4.2. Prevention of Colorectal Cancer

With the continuous improvement of people’s living standards, the prevalence of CRC is on the rise year by year worldwide. According to relevant reports, colon cancer is the second leading cause of cancer-related deaths worldwide, and how to effectively treat CRC is a problem we have to face [131]. The pathogenesis of CRC is complex and has not been studied so far. Still, there have been several breakthroughs in research on treatment and prevention in recent years.

Past studies have shown that intestinal flora and its metabolites play an important role in protecting the intestinal mucosal barrier and maintaining the balance of the intestinal environment, so it is not surprising to speculate that there is an association between intestinal microbes and the development of CRC. It has been pointed out that the intestinal flora composition of CRC patients is significantly different from that of normal people, as shown by the decrease in beneficial bacteria such as Faecalibacterium, Bifidobacterium, and the increase in Mogibacterium, Porphyromonas [132]. This study provides a strong scientific basis that the disturbance of intestinal flora is one of the causes of CRC; therefore, scientists have started to treat and prevent CRC by changing the composition of intestinal flora. Liu et al. [133] performed regulation by adding Clostridium butyricum during inflammation induction in mice, and the experimental results showed that the microbial composition of the intestine of mice was changed after regulation by Clostridium butyricum, and the abundance of beneficial bacteria increased significantly, and the inflammatory response in the intestine decreased, which effectively prevented the development of colon cancer. In addition, scientists have also found a link between intestinal flora and the innate immune sensor absent in melanoma 2 (AIM2). Studies have demonstrated that AIM2 prevents microbial dysbiosis in the gut and inhibits the uncontrolled proliferation of intestinal stem cells, effectively preventing the development of CRC [134,135]. Man et al. [135] found by 16S rRNA gene sequencing analysis that the composition of intestinal flora was significantly different in wild-type (WT) and Aim2 mice reared alone, with significantly increased levels of Akkermansia muciniphila and Anaeroplasma in Aim2 mice compared to WT mice, and the levels of Anaerostipes, Bifidobacterium, Flexispira, Prevotella, and Paraprevotellaspecies were decreased. Moreover, the experiments also used the propagation properties of the intestinal flora.

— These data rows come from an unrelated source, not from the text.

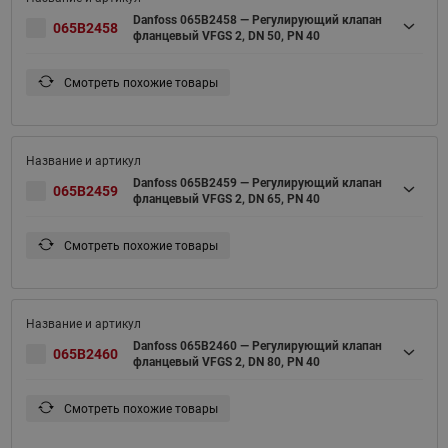
Danfoss 065B2458 — Регулирующий клапан
065B2458
фланцевый VFGS 2, DN 50, PN 40
Смотреть похожие товары
Danfoss 065B2459 — Регулирующий клапан
065B2459
фланцевый VFGS 2, DN 65, PN 40
Смотреть похожие товары
Danfoss 065B2460 — Регулирующий клапан
065B2460
фланцевый VFGS 2, DN 80, PN 40
Смотреть похожие товары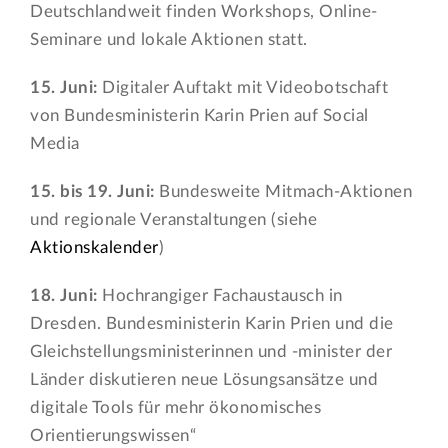
Deutschlandweit finden Workshops, Online-
Seminare und lokale Aktionen statt.
15. Juni:
Digitaler Auftakt mit Videobotschaft
von Bundesministerin Karin Prien auf Social
Media
15. bis 19. Juni:
Bundesweite Mitmach-Aktionen
und regionale Veranstaltungen (siehe
Aktionskalender
)
18. Juni:
Hochrangiger Fachaustausch in
Dresden. Bundesministerin Karin Prien und die
Gleichstellungsministerinnen und -minister der
Länder diskutieren neue Lösungsansätze und
digitale Tools für mehr ökonomisches
Orientierungswissen“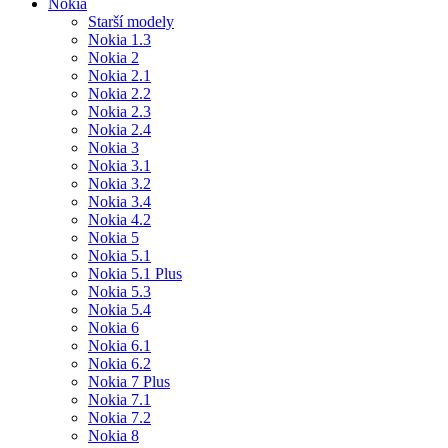
Nokia
Starší modely
Nokia 1.3
Nokia 2
Nokia 2.1
Nokia 2.2
Nokia 2.3
Nokia 2.4
Nokia 3
Nokia 3.1
Nokia 3.2
Nokia 3.4
Nokia 4.2
Nokia 5
Nokia 5.1
Nokia 5.1 Plus
Nokia 5.3
Nokia 5.4
Nokia 6
Nokia 6.1
Nokia 6.2
Nokia 7 Plus
Nokia 7.1
Nokia 7.2
Nokia 8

They found that the number of tumors and cancer incidence was significantly lower in the colon of Aim2 mice co-housed with WT mice compared to Aim2 mice housed alone. This experiment provides strong evidence that intestinal flora can interact with AMI2 to prevent CRC development.

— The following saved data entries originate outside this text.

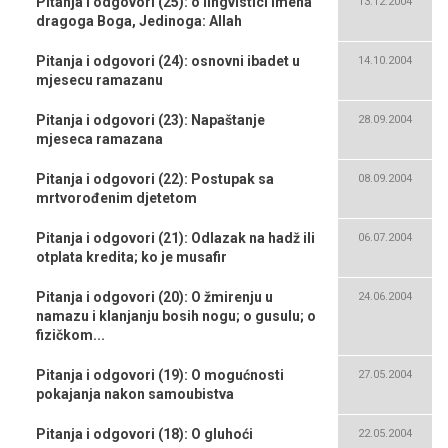
Pitanja i odgovori (25): o lingvistici Imena
13.12.2004
dragoga Boga, Jedinoga: Allah
Pitanja i odgovori (24): osnovni ibadet u
14.10.2004
mjesecu ramazanu
Pitanja i odgovori (23): Napaštanje
28.09.2004
mjeseca ramazana
Pitanja i odgovori (22): Postupak sa
08.09.2004
mrtvorođenim djetetom
Pitanja i odgovori (21): Odlazak na hadž ili
06.07.2004
otplata kredita; ko je musafir
Pitanja i odgovori (20): O žmirenju u
24.06.2004
namazu i klanjanju bosih nogu; o gusulu; o
fizičkom...
Pitanja i odgovori (19): O mogućnosti
27.05.2004
pokajanja nakon samoubistva
Pitanja i odgovori (18): O gluhoći
22.05.2004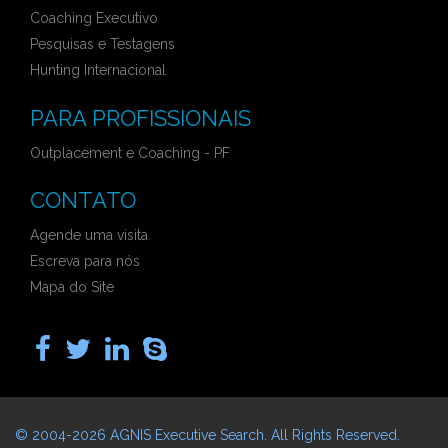
Coaching Executivo
Pesquisas e Testagens
Hunting Internacional
PARA PROFISSIONAIS
Outplacement e Coaching - PF
CONTATO
Agende uma visita
Escreva para nós
Mapa do Site
© 2004-2026
AGNIS Executive Search
. All Rights Reserved.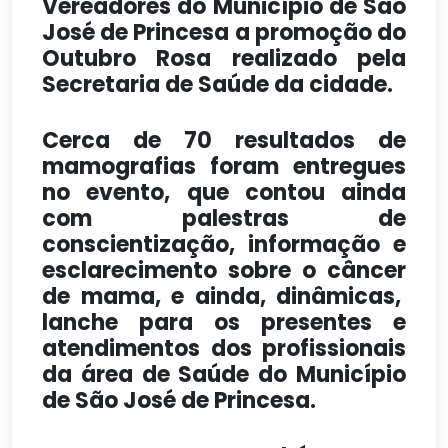
Vereadores do Município de São
José de Princesa a promoção do
Outubro Rosa realizado pela
Secretaria de Saúde da cidade.
Cerca de 70 resultados de
mamografias foram entregues
no evento, que contou ainda
com palestras de
conscientização, informação e
esclarecimento sobre o câncer
de mama, e ainda, dinâmicas,
lanche para os presentes e
atendimentos dos profissionais
da área de Saúde do Município
de São José de Princesa.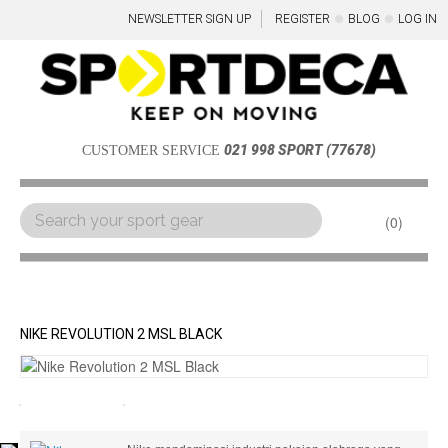
NEWSLETTER SIGN UP
REGISTER
BLOG
LOG IN
021 998 SPORT (77678)
CUSTOMER SERVICE
0
Menu
NIKE REVOLUTION 2 MSL BLACK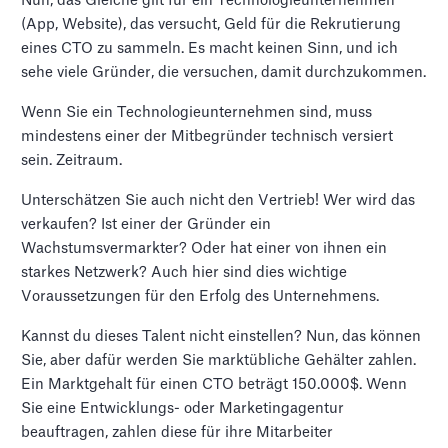
Nun, das Gleiche gilt für ein Technologieunternehmen
(App, Website), das versucht, Geld für die Rekrutierung
eines CTO zu sammeln. Es macht keinen Sinn, und ich
sehe viele Gründer, die versuchen, damit durchzukommen.
Wenn Sie ein Technologieunternehmen sind, muss
mindestens einer der Mitbegründer technisch versiert
sein. Zeitraum.
Unterschätzen Sie auch nicht den Vertrieb! Wer wird das
verkaufen? Ist einer der Gründer ein
Wachstumsvermarkter? Oder hat einer von ihnen ein
starkes Netzwerk? Auch hier sind dies wichtige
Voraussetzungen für den Erfolg des Unternehmens.
Kannst du dieses Talent nicht einstellen? Nun, das können
Sie, aber dafür werden Sie marktübliche Gehälter zahlen.
Ein Marktgehalt für einen CTO beträgt 150.000$. Wenn
Sie eine Entwicklungs- oder Marketingagentur
beauftragen, zahlen diese für ihre Mitarbeiter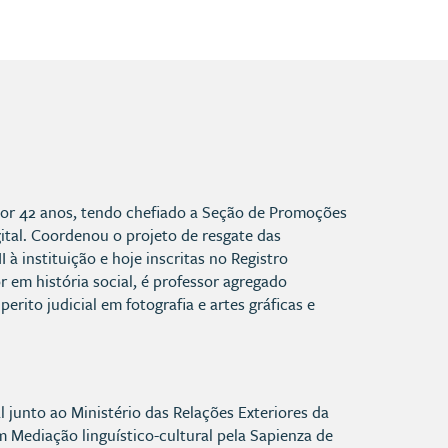
por 42 anos, tendo chefiado a Seção de Promoções
igital. Coordenou o projeto de resgate das
 à instituição e hoje inscritas no Registro
em história social, é professor agregado
rito judicial em fotografia e artes gráficas e
al junto ao Ministério das Relações Exteriores da
m Mediação linguístico-cultural pela Sapienza de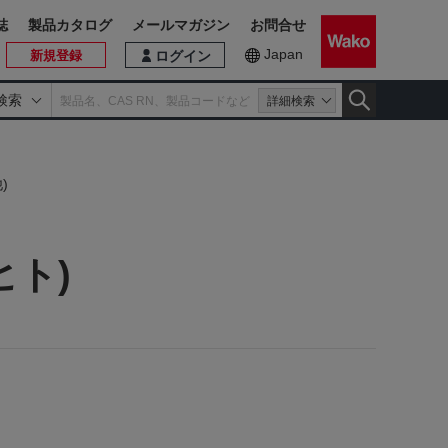
誌
製品カタログ
メールマガジン
お問合せ
Japan
新規登録
ログイン
検索
詳細検索
)
ヒト)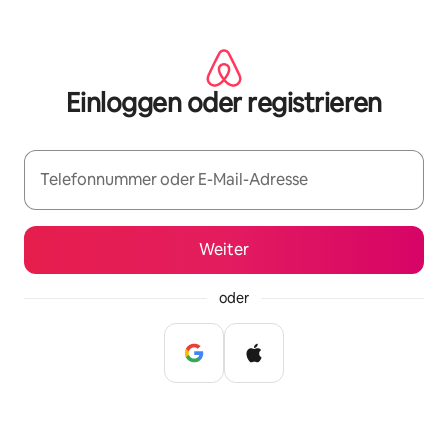
Zu
Inhalten
springen
Einloggen oder registrieren
Telefonnummer oder E-Mail-Adresse
Weiter
oder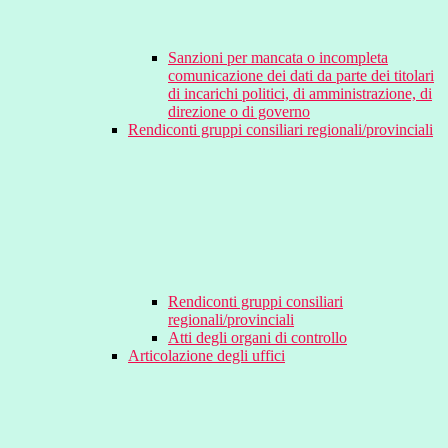
Sanzioni per mancata o incompleta
comunicazione dei dati da parte dei titolari
di incarichi politici, di amministrazione, di
direzione o di governo
Rendiconti gruppi consiliari regionali/provinciali
Rendiconti gruppi consiliari
regionali/provinciali
Atti degli organi di controllo
Articolazione degli uffici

Compared with traditional radiation therapy, the treatment and prevention of CRC by regulating intestinal flora have the advantages of being more economical, more convenient, and safer, but the effectiveness needs to be further studied. However, it certainly provides a new possibility for CRC treatment and prevention, and this treatment method is also more acceptable to people, which is of great significance to reduce the incidence of CRC.

5. Conclusions

As a natural antioxidant, TP can protect the intestinal mucosa, regulate intestinal flora, and promote the production of beneficial metabolites by intestinal microorganisms. The homeostasis of intestinal flora and the production of beneficial metabolites can effectively protect the intestinal mucosal barrier, enhance the immune defense of the intestinal mucosal barrier, and effectively prevent and treat IBD, CRC, and other related chronic diseases. The therapeutic approach of regulating intestinal flora through the use of TP has been noted to have several advantages over traditional treatments for IBD and CRC, but whether this method can replace the traditional method and achieve the same therapeutic effect requires more in-depth research.